【24//10/11】天空の散歩
6階からの景色は、悪くない。
目の前に大きな建物がないということも相まって、自宅から見える風景は好きだった。
天気が良ければ青空が遠くまで。
夕方にはコウモリが羽ばたくシルエットが可愛く。
そして虫はここまでの高さではほぼこない、という嬉しい環境。
それが、どうだ。
3027年。
部屋から見える景色は、中高生が電線の上を散歩する姿がほとんどになってしまった。
最近のニュースでよく取り上げられる「天空散歩」。
なんでも地上の土やアスファルトを歩くことに飽きた人間たちは、本格的に空を闊歩することを夢見始めたのだそう。
あたしは歴史に疎いから、昔の人たちが何をやって、今の世の中がどうなったからこんなことができるようになったのか?なんて、詳しいことは覚えてない。
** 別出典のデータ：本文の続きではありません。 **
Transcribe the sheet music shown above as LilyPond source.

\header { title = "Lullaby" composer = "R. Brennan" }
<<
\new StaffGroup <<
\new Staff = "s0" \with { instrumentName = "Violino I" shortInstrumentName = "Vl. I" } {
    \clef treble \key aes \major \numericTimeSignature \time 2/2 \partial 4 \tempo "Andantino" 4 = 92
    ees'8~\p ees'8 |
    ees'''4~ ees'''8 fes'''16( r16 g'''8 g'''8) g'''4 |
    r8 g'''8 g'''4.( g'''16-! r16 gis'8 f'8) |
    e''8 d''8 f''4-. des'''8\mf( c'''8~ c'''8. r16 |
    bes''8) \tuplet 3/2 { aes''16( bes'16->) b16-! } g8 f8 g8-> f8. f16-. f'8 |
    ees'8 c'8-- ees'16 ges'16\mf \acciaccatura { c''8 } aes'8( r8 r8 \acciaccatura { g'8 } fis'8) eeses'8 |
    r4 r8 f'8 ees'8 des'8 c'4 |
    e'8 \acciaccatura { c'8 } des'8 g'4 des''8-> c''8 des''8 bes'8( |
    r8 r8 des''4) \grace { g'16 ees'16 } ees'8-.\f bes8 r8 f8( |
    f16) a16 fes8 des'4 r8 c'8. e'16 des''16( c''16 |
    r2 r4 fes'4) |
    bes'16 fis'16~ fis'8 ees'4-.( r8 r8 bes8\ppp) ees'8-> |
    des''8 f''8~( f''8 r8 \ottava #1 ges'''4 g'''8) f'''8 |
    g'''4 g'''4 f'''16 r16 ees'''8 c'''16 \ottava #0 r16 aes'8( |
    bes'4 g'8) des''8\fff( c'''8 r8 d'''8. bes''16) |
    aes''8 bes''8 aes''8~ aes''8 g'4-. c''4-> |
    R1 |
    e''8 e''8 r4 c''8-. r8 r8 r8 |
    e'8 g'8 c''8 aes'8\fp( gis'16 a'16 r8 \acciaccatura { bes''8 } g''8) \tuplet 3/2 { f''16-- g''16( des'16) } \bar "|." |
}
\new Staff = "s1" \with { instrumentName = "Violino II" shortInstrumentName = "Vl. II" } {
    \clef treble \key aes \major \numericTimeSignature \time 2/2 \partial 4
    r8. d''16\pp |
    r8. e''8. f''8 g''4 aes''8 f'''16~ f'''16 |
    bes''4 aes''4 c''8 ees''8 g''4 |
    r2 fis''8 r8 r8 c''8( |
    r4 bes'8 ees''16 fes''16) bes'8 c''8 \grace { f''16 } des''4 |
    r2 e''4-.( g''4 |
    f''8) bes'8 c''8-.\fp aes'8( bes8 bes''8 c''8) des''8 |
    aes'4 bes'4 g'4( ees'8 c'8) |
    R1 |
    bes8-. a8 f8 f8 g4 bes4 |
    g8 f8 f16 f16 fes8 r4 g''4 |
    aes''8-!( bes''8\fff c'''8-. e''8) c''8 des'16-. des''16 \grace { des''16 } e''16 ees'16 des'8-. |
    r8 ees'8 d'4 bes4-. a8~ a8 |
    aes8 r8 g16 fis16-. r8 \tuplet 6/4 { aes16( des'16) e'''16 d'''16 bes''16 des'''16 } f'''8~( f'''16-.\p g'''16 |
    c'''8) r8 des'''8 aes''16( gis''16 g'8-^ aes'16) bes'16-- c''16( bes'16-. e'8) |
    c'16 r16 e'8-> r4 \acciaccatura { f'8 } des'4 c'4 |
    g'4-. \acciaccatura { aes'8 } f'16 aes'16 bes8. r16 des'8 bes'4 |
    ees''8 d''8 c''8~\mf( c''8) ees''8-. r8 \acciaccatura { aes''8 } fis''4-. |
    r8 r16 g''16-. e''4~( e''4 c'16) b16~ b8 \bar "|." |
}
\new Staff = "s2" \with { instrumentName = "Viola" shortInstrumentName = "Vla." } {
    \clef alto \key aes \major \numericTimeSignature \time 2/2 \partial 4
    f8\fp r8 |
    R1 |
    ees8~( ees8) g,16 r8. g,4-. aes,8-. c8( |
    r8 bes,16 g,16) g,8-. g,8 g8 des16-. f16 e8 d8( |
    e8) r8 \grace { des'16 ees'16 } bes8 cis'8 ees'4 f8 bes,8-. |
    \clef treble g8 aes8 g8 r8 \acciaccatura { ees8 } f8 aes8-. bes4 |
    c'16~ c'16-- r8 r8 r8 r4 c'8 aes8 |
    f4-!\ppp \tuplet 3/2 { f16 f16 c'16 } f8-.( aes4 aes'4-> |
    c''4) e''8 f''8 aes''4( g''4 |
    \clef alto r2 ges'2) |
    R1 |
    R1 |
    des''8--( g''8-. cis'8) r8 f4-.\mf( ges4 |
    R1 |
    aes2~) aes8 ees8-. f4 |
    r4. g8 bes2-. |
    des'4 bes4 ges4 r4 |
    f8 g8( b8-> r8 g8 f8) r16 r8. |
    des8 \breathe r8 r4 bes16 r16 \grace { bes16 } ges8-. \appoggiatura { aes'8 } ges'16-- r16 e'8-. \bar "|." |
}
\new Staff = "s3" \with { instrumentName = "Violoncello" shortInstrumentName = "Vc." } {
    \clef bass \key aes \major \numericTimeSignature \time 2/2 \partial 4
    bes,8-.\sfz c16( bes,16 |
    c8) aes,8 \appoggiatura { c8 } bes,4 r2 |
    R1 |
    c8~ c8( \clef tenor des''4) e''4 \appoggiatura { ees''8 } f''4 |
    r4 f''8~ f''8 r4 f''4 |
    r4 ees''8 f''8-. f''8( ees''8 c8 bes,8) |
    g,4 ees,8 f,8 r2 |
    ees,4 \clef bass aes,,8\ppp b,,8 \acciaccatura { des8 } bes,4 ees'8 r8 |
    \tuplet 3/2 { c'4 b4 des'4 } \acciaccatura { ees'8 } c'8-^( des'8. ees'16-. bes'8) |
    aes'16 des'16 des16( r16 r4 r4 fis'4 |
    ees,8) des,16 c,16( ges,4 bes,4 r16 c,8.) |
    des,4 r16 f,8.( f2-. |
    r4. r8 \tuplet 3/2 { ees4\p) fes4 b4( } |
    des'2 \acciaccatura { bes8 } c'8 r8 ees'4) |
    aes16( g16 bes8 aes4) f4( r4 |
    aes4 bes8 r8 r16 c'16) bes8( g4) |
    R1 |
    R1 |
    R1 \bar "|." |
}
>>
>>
でも、とにかく、天空散歩なるものが実現し、それが流行ってしまったのだ。
ただし本当は18歳以上、大人になってから免許を取ってやろうねっていうもの。
あたしの部屋から見えるのは、そんなルールを無視する中高生なのだ。
ちなみにあたしは今年で27歳。れっきとした大人である。
こんな無法地帯を見過ごすわけにもいかない、というわけだ。
「刺激がほしいお年頃なのね……」
今日も、そんなことをぼやきながらハンガーを数本と、長いロープを肩にしょってベランダから電線に飛び移る。
「ちょっときみたちーーー」
声をかけながら、電線を伝っていく。
少年少女は「やば」と言いつつ、慣れない足取りでゆっくりとしか進めない模様。
「危ないからやめなさいな」
一方のあたしは慣れた手つきと足取りでパパパと追いつき、届いた子たちから順番にハンガーで捕まえてロープを使い、地上に下ろしていった。
途中、たまにロープが足りなくなると手助けしてくれる土木工事のおじちゃん(施工管理の人と、とび職の人)と目が合って手を振る。
今日も今日とて、いいことしたわぁ。
全員おろして「メッ」と言った後、ロープを使って部屋に戻るのでした。
感電せんの?とかはよう知りません。
なんか、歩ける時代のようです。